Allemagne

Polémique autour du terme de "race" dans la constitution

  • Publié le 12 juin 2020 à 19:12
  • Actualisé le 12 juin 2020 à 20:24

La terminologie de "race" a-t-elle sa place dans la constitution d'un pays? En Allemagne, le débat ressurgit à la faveur de la mobilisation antiraciste aux Etats-Unis et dans le monde après la mort de George Floyd.

Les écologistes, deuxième force politique du pays dans les intentions de vote, ont été les premiers cette semaine à suggérer une modification de la Loi fondamentale du 8 mai 1949, pilier de l'Allemagne démocratique au contenu marqué par la volonté de s'opposer radicalement aux persécutions des nazis contre les minorités.

"Il est temps d'oublier le racisme, tous ensemble", a proclamé le dirigeant des Verts Robert Habeck dans une tribune commune publiée dans le journal de gauche Tageszeitung. "Un signal fort en ce sens serait de supprimer le terme race de la Loi fondamentale", a-t-il proposé dans la foulée des nombreuses manifestations dénonçant les discriminations et rendant hommage à George Floyd.

Cet homme noir de 46 ans, décédé le 25 mai à Minneapolis aux Etats-Unis alors qu'il était maintenu à terre sous le genou d'un policier blanc, est devenu un symbole de ce mouvement.

- "Pas de races" -

Le passage incriminé de la constitution allemande est l'article 3, selon lequel "Nul ne doit être discriminé ni privilégié en raison de son sexe, de son ascendance, de sa race, de sa langue, de sa patrie et de son origine, de sa croyance, de ses opinions religieuses ou politiques". Pour les écologistes, "il n'y a pas de races. Il y a des êtres humains". Et la constitution rédigée dans l'après-guerre reste imprégnée d'une vision raciale et biologiste des êtres humains héritée du XIXe siècle et aujourd'hui obsolète.

Cette revendication, portée depuis de nombreuses années par la gauche, avait déjà émergé en février après un attentat raciste à Hanau lors duquel un Allemand avait tué neuf personnes d'origine étrangère. Les Verts ont reçu le soutien de la gauche radicale Die Linke, du parti libéral FDP (droite) mais aussi des sociaux-démocrates (SPD), partenaires minoritaires de la coalition gouvernementale avec les conservateurs d'Angela Merkel.

Le très influent chef de l'office fédéral de lutte contre la discrimination, Bernhard Franke, plaide lui aussi pour sa suppression. Il suggère de le remplacer par "discrimination raciale" ou "attribution raciale", comme cela a déjà été fait en partie au niveau des Länder. Jusqu'à présent silencieux sur cette question, les conservateurs de la chancelière semblent eux aussi évoluer.

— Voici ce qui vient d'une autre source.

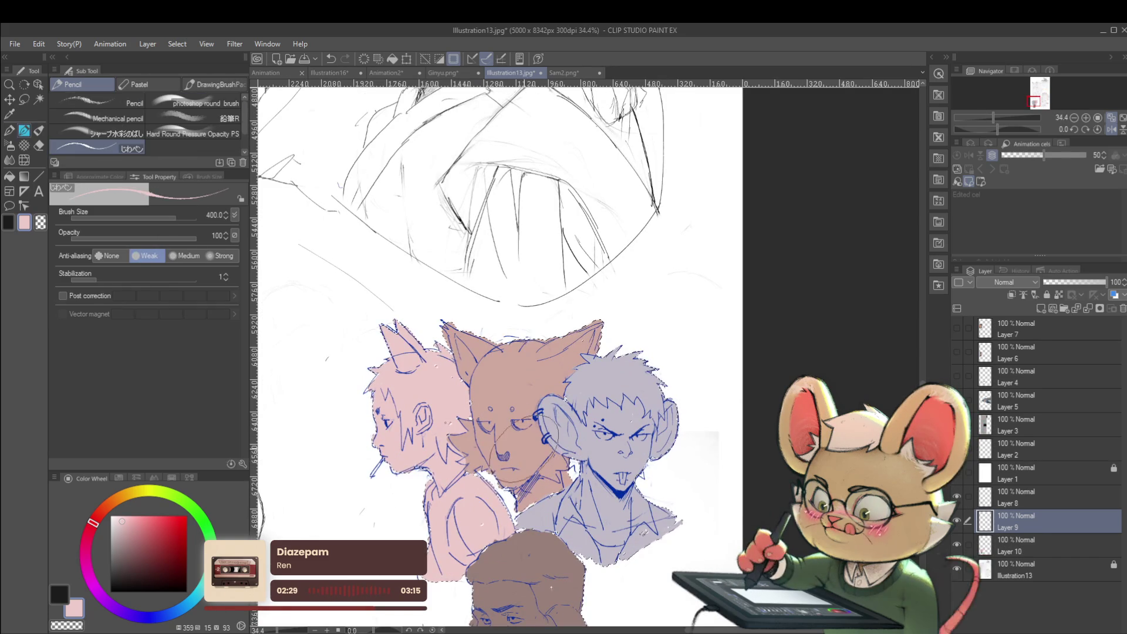
Switch to the 'photoshop round brush', enlarge it, and load a darker pink.
left_click(206, 103)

Le ministre de l'Intérieur Horst Seehofer, un Bavarois connu pour ses positions traditionnellement très conservatrices, s'est dit "ouvert à la discussion" même s'il a jugé qu'il était plus important de "contenir le racisme dans la pratique". Angela Merkel "est ouvert à un tel débat: les arguments que nous entendons de part et d'autres font réfléchir", a aussi expliqué vendredi le porte-parole de la chancelière, Steffen Seibert.

Il a rappelé l'inscription de ce terme dans le contexte historique d'après-guerre: "les auteurs de la constitution ont, après des années de manie raciale qui ont plongé notre pays et tout le continent dans un malheur sans nom, avec cette formulation émettre un signe très clair" contre toute forme de racisme.

- Débat linguistique -

Après quelques atermoiements, la ministre de la Justice, Christine Lambrecht (SPD), s'est déclarée vendredi favorable à sa suppression. Estimant que l'entrée en vigueur de la loi fondamentale en 1949 était justifiée, elle a estimé que "nous sommes à une autre époque aujourd'hui et que ce terme devrait donc être supprimé de notre constitution".

Dans ce débat, le quotidien conservateur Die Welt ironise: "Certains Allemands ont maintenant fait des progrès si merveilleux qu'ils trouvent le mot +race+ insupportable (...) Néanmoins, ils n'envoient pas leur enfant à l'école avec les nombreux Arabes et Turcs, mais à un endroit où ils retrouvent la même ethnicité qu'eux. Et c'est exactement ce qui doit changer".

Cependant, les obstacles pour une telle modification sont encore importants: tout changement de la Loi fondamentale requiert une majorité des deux tiers du Parlement.